RECORD SET:
##############################

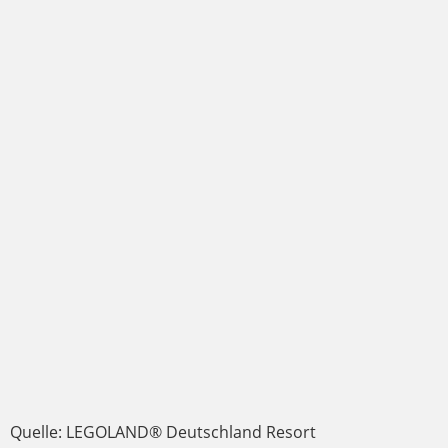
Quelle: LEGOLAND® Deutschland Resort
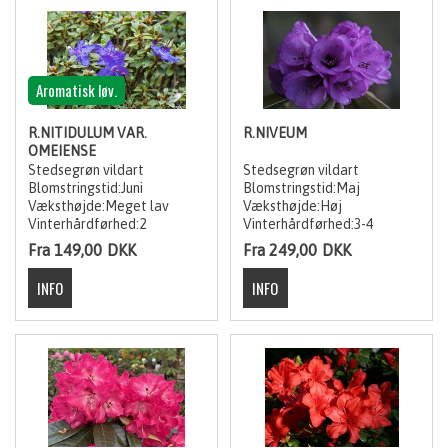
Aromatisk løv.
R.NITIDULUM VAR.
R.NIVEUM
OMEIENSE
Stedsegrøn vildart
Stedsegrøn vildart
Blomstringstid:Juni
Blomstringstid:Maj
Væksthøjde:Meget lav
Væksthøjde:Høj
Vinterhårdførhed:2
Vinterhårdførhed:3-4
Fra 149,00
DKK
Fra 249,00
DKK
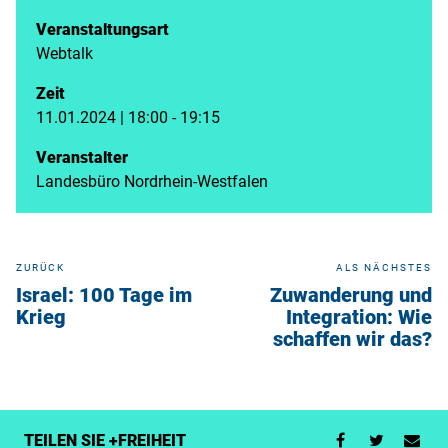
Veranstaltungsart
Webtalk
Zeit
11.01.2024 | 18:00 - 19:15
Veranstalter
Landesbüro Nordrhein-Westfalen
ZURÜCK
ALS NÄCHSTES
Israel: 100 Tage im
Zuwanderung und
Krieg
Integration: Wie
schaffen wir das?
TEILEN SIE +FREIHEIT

##############################

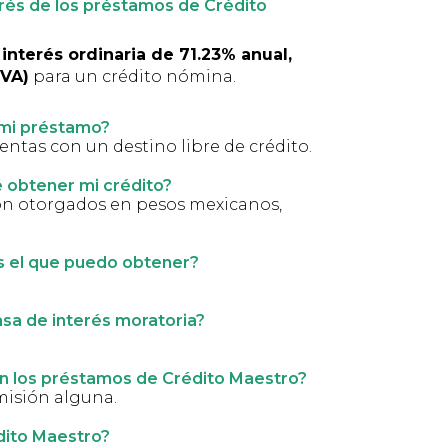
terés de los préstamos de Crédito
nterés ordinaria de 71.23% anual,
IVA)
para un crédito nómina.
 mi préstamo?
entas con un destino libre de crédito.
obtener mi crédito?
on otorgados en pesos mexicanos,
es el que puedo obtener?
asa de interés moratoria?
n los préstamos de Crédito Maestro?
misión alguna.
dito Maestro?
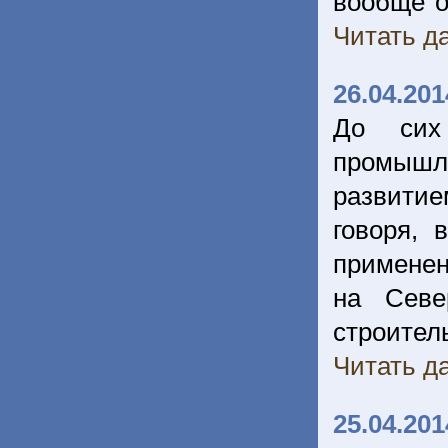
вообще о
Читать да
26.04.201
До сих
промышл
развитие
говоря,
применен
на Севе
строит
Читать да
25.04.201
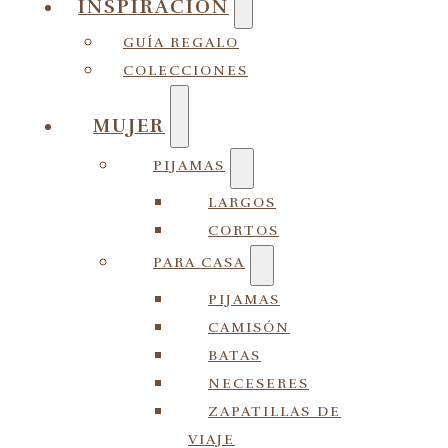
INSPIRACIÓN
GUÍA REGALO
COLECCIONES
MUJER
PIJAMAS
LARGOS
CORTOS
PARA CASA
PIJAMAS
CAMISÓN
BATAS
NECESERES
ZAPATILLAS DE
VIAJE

##############################

TASK REQUIREMENTS: With "Blomstringstid" as the string to look for, count the matching lines above and give the number by itself.

ANSWER: 2